CF is an inherited chronic disease that is characterized by thick, sticky mucus in the lungs and digestive tract, causing chronic infections and in turn a short-lived life. Over time, exacerbations in CF can lead to permanent loss of lung function, only driving the progression of this deadly disease.

CF patients are living longer than ever before, and due to this respiratory tract colonization and infection with multi-drug resistant pathogens are increasing in frequency. Among these, S. maltophilia is particularly common and is isolated from the respiratory tract of up to a third of CF patients. To assess whether S. maltophilia represented a true infection, rather than merely a colonizing organism, and whether it had an impact on the progression of disease, Dr. Waters and colleagues performed a two-stage study. In the first stage, they wanted to determine if S. maltophilia generated an immune response in CF patients. In the second stage, they retrospectively followed almost 700 CF patients for 12 years to determine whether chronic infection with S. maltophilia was independently associated with an increased risk of exacerbation or lowered lung function.

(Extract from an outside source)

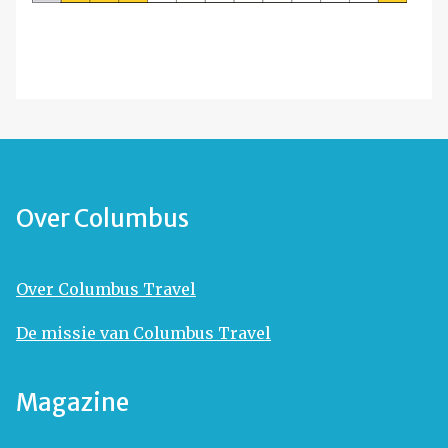
Over Columbus
Over Columbus Travel
De missie van Columbus Travel
Magazine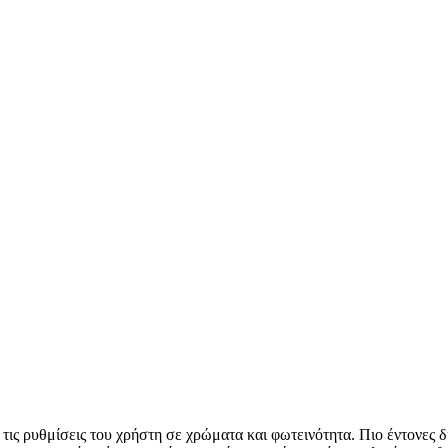
ις ρυθμίσεις του χρήστη σε χρώματα και φωτεινότητα. Πιο έντονες δι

They found that antibody levels to S. maltophilia flagellin, were about two times higher in chronically infected patients compared to those who were never infected, indicating a specific immune response and a true infection, rather than colonization. The increased antibody levels were also associated with lower lung function, as measured by FEV1 (forced expiratory volume in one second.)

Furthermore, they found that patients with chronic S. maltophilia infections had a 63 percent greater risk of exacerbations than those who had never been infected. “This is the first study to our knowledge that demonstrates CF patients with chronic S. maltophilia infection have a specific immune response, which is in turn associated with lower lung function,” said Dr. Waters. “There have been few studies that investigate the effect of S. maltophilia infection on clinical outcomes; those that have been short-term and have not shown any significant clinical effects of the infection. This study, however, points to the possibility that chronic infection has a real and significant clinical impact on these patients.”

“It is crucial that we look to determine whether chronic S. maltophilia infection directly results in the worsening of lung function,” Dr. Waters said. “We plan to investigate the effects of chronic S. maltophilia during pulmonary exacerbations in future studies.”